**Text passage**
● ● ● ● ●

Facebook Inc took yet another hit on the stock market Tuesday, losing billions of dollars in market value amid calls for investigations by two top U.S. financial regulators into last Friday’s botched Nasdaq debut and reports that an analyst with the company’s lead underwriter warned some clients of scaled-back financial estimates ahead of the public offering.
Shares have nosedived by more than 18 per cent since the company’s public debut at $42.05 (U.S.) per share last Friday. Shares closed Tuesday at $31.12. The company has lost more than $19 billion in market value.
The social networking giant’s rocky public debut last Friday, marred by technical problems that caused widespread trade delays and sparked anger and confusion among investors, has been widely labelled a botched job on the part of the Nasdaq, Facebook and its underwriters led by Morgan Stanley.
On Tuesday, Securities and Exchange Commission chairman Mary Schapiro and Rick Ketchum, the Financial Industry Regulatory Authority’s chair and chief executive, called for separate reviews of the circumstances surrounding Facebook’s bungled initial public offering last week, placing mounting pressure on the parties involved as the $16-billion IPO deal continues to sour on the market.
The announcement followed a report from Reuters Monday night that a Morgan Stanley analyst warned some investors that he had cut revenue forecasts for Facebook in the final days before the offering, a time when those same banks were drumming up investor support for the social network’s stock in the run-up to the IPO.
“That's a matter of regulatory concern to us and I'm sure to the SEC,” Ketchum said. “And without saying whether it's us or the SEC, we will collectively be focusing on it.”
A pair of investors who said they were alerted to the Morgan Stanley analyst’s forecast change told Reuters the revision came as a “big shock” to some and may have contributed to Facebook’s weak performance on the Nasdaq. One source at a mutual fund firm reportedly told Reuters they were called by Morgan Stanley during the company’s road show and told of the revised forecast.
Reuters also reported that two other Facebook underwriters, JPMorgan Chase and Goldman Sachs, also revised their forecasts after Facebook amended its SEC filing in early May to include caution over its revenue growth due to advertising challenges in the mobile industry.
U.S. investment bank analysts cannot legally release reports or contact investors with changed forecast information while working on IPO files, according to Max Wolff, a senior equity analyst at Greencrest Capital Management. They can, however, divulge information if individual investors contact them independently.
It remains unclear whether the analyst in question initiated contact with investors. But Massachusetts Secretary of Commonwealth William Galvin issued a subpoena to Morgan Stanley on Tuesday in connection with the reports of pre-IPO analyst-investor discussions.
A Morgan Stanley spokeswoman reached Tuesday refused to comment on the allegations.

● ● ● ● ●

**Material for the task**
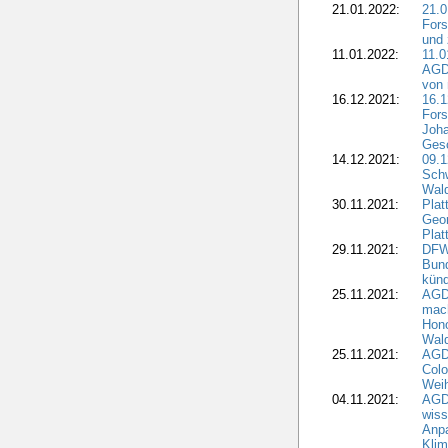
21.01.2022:
21.0
Fors
und 
11.01.2022:
11.0
AGDW
von 
16.12.2021:
16.1
Fors
Joha
Gesc
14.12.2021:
09.1
Schw
Wal
30.11.2021:
Plat
Geo
Plat
29.11.2021:
DFWR
Bun
künd
25.11.2021:
AGD
mach
Hono
Wald
25.11.2021:
AGD
Colo
Weih
04.11.2021:
AGD
wiss
Anp
Kli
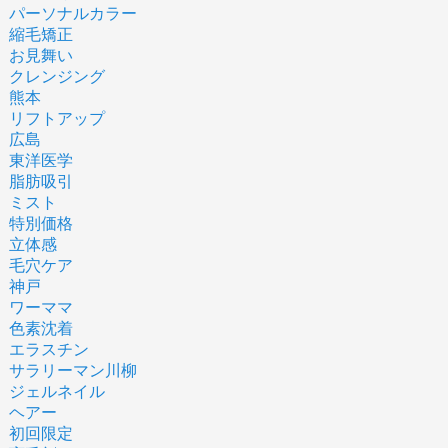
パーソナルカラー
縮毛矯正
お見舞い
クレンジング
熊本
リフトアップ
広島
東洋医学
脂肪吸引
ミスト
特別価格
立体感
毛穴ケア
神戸
ワーママ
色素沈着
エラスチン
サラリーマン川柳
ジェルネイル
ヘアー
初回限定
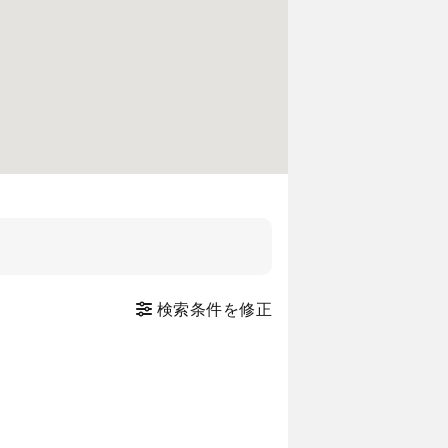
検索条件を修正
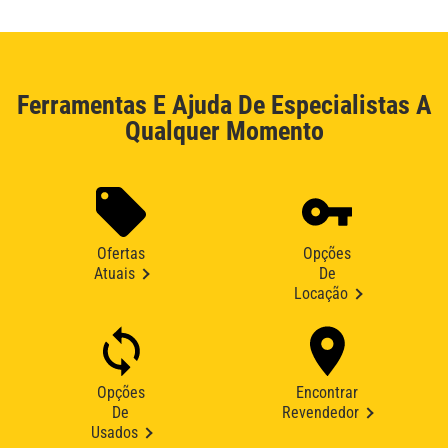
Ferramentas E Ajuda De Especialistas A
Qualquer Momento
Ofertas
Opções
Atuais
De
Locação
Opções
Encontrar
De
Revendedor
Usados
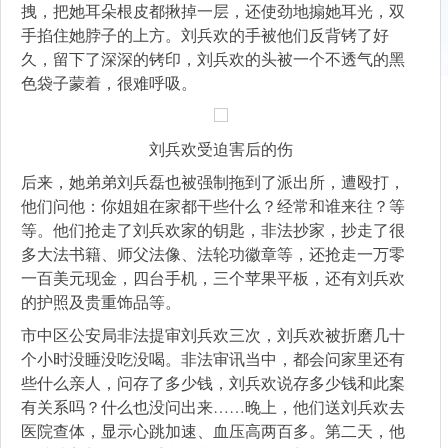
拽，把她耳朵根皮都揪掉一层，还使劲地搧她耳光，双
手掐住她脖子的上方。刘兵欢的手被他们反背铐了好
久，留下了深深的铐印，刘兵欢的头被一个不透气的黑
色袋子蒙着，很难呼吸。
刘兵欢受迫害后的伤
后来，她弟弟刘兵磊也被强制拖到了派出所，遭殴打，
他们问他：你姐姐在家都干些什么？经常和谁来往？等
等。他们抢走了刘兵欢家的钥匙，非法抄家，抄走了很
多大法书籍、师父法像、法轮功徽章等，还抢走一万零
一百美元现金，四台手机，三个苹果平板，还有刘兵欢
的护照及贵重饰品等。
市中区公安局非法提审刘兵欢三次，刘兵欢被折磨几十
个小时没睡没吃没喝。非法审讯当中，都会问家里还有
些什么亲人，问存了多少钱，刘兵欢说存多少钱和此案
有关系吗？什么也没问出来……晚上，他们送刘兵欢去
医院查体，显示心跳加速、血压高两百多。第二天，他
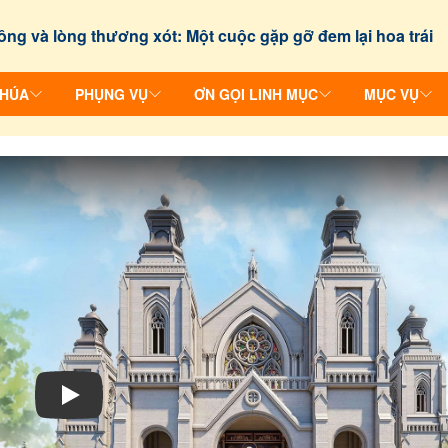
ông và lòng thương xót: Một cuộc gặp gỡ đem lại hoa trái
CHÚA
PHỤNG VỤ
ƠN GỌI LINH MỤC
MỤC VỤ
Play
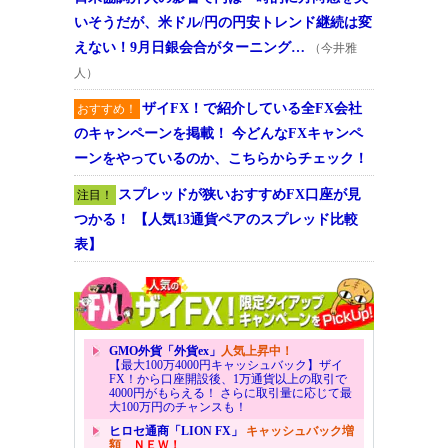
いそうだが、米ドル/円の円安トレンド継続は変
えない！9月日銀会合がターニング…
（今井雅
人）
ザイFX！で紹介している全FX会社
おすすめ！
のキャンペーンを掲載！ 今どんなFXキャンペ
ーンをやっているのか、こちらからチェック！
スプレッドが狭いおすすめFX口座が見
注目！
つかる！ 【人気13通貨ペアのスプレッド比較
表】
GMO外貨「外貨ex」
人気上昇中！
【最大100万4000円キャッシュバック】ザイ
FX！から口座開設後、1万通貨以上の取引で
4000円がもらえる！ さらに取引量に応じて最
大100万円のチャンスも！
ヒロセ通商「LION FX」
キャッシュバック増
額
ＮＥＷ！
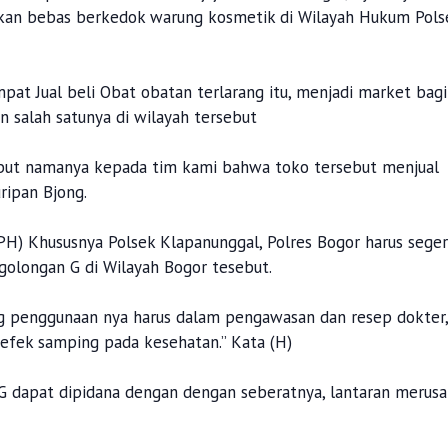
likan bebas berkedok warung kosmetik di Wilayah Hukum Pols
at Jual beli Obat obatan terlarang itu, menjadi market bagi
 salah satunya di wilayah tersebut
sebut namanya kepada tim kami bahwa toko tersebut menjual
ripan Bjong.
PH) Khususnya Polsek Klapanunggal, Polres Bogor harus sege
golongan G di Wilayah Bogor tesebut.
ng penggunaan nya harus dalam pengawasan dan resep dokter,
efek samping pada kesehatan.” Kata (H)
 G dapat dipidana dengan dengan seberatnya, lantaran merusa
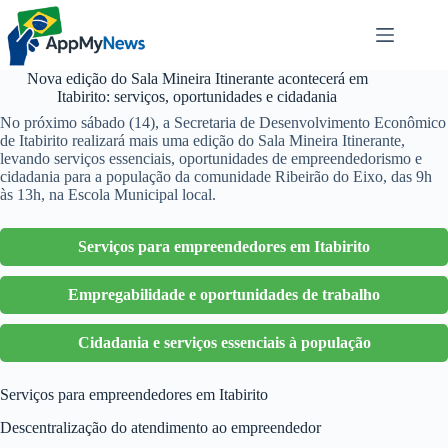
Pular
para
o
conteúdo
Nova edição do Sala Mineira Itinerante acontecerá em
Itabirito: serviços, oportunidades e cidadania
No próximo sábado (14), a Secretaria de Desenvolvimento Econômico
de Itabirito realizará mais uma edição do Sala Mineira Itinerante,
levando serviços essenciais, oportunidades de empreendedorismo e
cidadania para a população da comunidade Ribeirão do Eixo, das 9h
às 13h, na Escola Municipal local.
Serviços para empreendedores em Itabirito
Empregabilidade e oportunidades de trabalho
Cidadania e serviços essenciais à população
Serviços para empreendedores em Itabirito
Descentralização do atendimento ao empreendedor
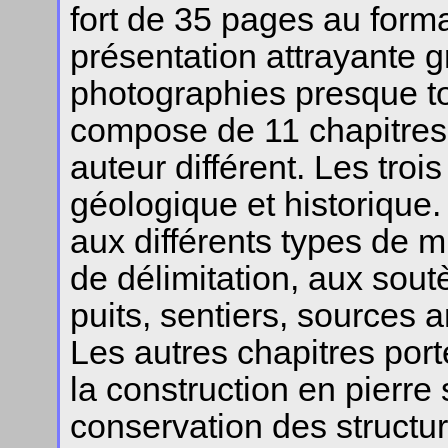
fort de 35 pages au forma
présentation attrayante
photographies presque tou
compose de 11 chapitres,
auteur différent. Les troi
géologique et historique
aux différents types de 
de délimitation, aux sout
puits, sentiers, sources
Les autres chapitres port
la construction en pierre 
conservation des structur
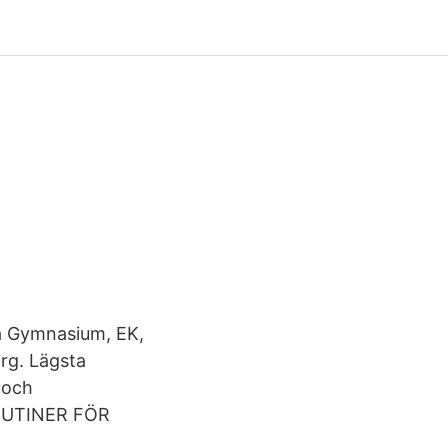
ta Gymnasium, EK,
rg. Lägsta
 och
 RUTINER FÖR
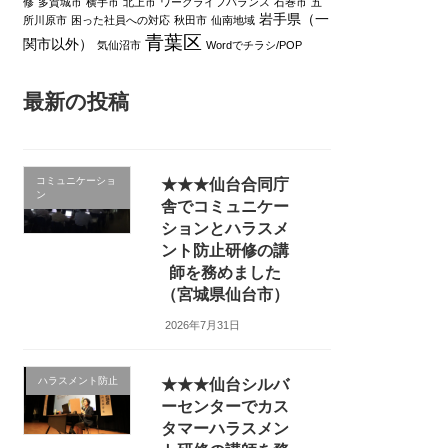
修
多賀城市
横手市
北上市
ワークライフバランス
石巻市
五
岩手県（一
所川原市
困った社員への対応
秋田市
仙南地域
青葉区
関市以外）
気仙沼市
Wordでチラシ/POP
最新の投稿
コミュニケーショ
★★★仙台合同庁
ン
舎でコミュニケー
ションとハラスメ
ント防止研修の講
師を務めました
（宮城県仙台市）
2026年7月31日
ハラスメント防止
★★★仙台シルバ
ーセンターでカス
タマーハラスメン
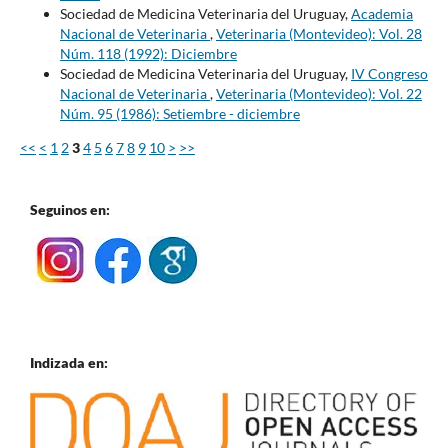
Sociedad de Medicina Veterinaria del Uruguay,
Academia
Nacional de Veterinaria
,
Veterinaria (Montevideo): Vol. 28
Núm. 118 (1992): Diciembre
Sociedad de Medicina Veterinaria del Uruguay,
IV Congreso
Nacional de Veterinaria
,
Veterinaria (Montevideo): Vol. 22
Núm. 95 (1986): Setiembre - diciembre
<<
<
1
2
3
4
5
6
7
8
9
10
>
>>
Seguinos en:
Indizada en:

● ● ● ● ●

**Tasks**
a) In the Facebook stock article, change "nosedived" to "plunged" and write out the passage starting with "Shares have nosedived" and going on through "in market value.".
b) Copy the records exactly, starting with the line with "fort de 35 pages au forma" and going on through the last line of the records, and leave the pictures out.

**Your responses**
a)
Shares have plunged by more than 18 per cent since the company’s public debut at $42.05 (U.S.) per share last Friday. Shares closed Tuesday at $31.12. The company has lost more than $19 billion in market value.

b)
fort de 35 pages au forma
présentation attrayante
photographies presque tou
compose de 11 chapitres,
auteur différent. Les troi
géologique et historique
aux différents types de 
de délimitation, aux sout
puits, sentiers, sources
Les autres chapitres port
la construction en pierre 
conservation des structur
ta Gymnasium, EK,
rg. Lägsta
 och
 RUTINER FÖR
修
多賀城市
横手市
北上市
ワークライフバランス
石巻市
五
岩手県（一
所川原市
困った社員への対応
秋田市
仙南地域
青葉区
関市以外）
気仙沼市
Wordでチラシ/POP
最新の投稿
コミュニケーショ
★★★仙台合同庁
ン
舎でコミュニケー
ションとハラスメ
ント防止研修の講
師を務めました
（宮城県仙台市）
2026年7月31日
ハラスメント防止
★★★仙台シルバ
ーセンターでカス
タマーハラスメン
Sociedad de Medicina Veterinaria del Uruguay,
Academia
Nacional de Veterinaria
,
Veterinaria (Montevideo): Vol. 28
Núm. 118 (1992): Diciembre
Sociedad de Medicina Veterinaria del Uruguay,
IV Congreso
Nacional de Veterinaria
,
Veterinaria (Montevideo): Vol. 22
Núm. 95 (1986): Setiembre - diciembre
<<
<
1
2
3
4
5
6
7
8
9
10
>
>>
Seguinos en:
Indizada en:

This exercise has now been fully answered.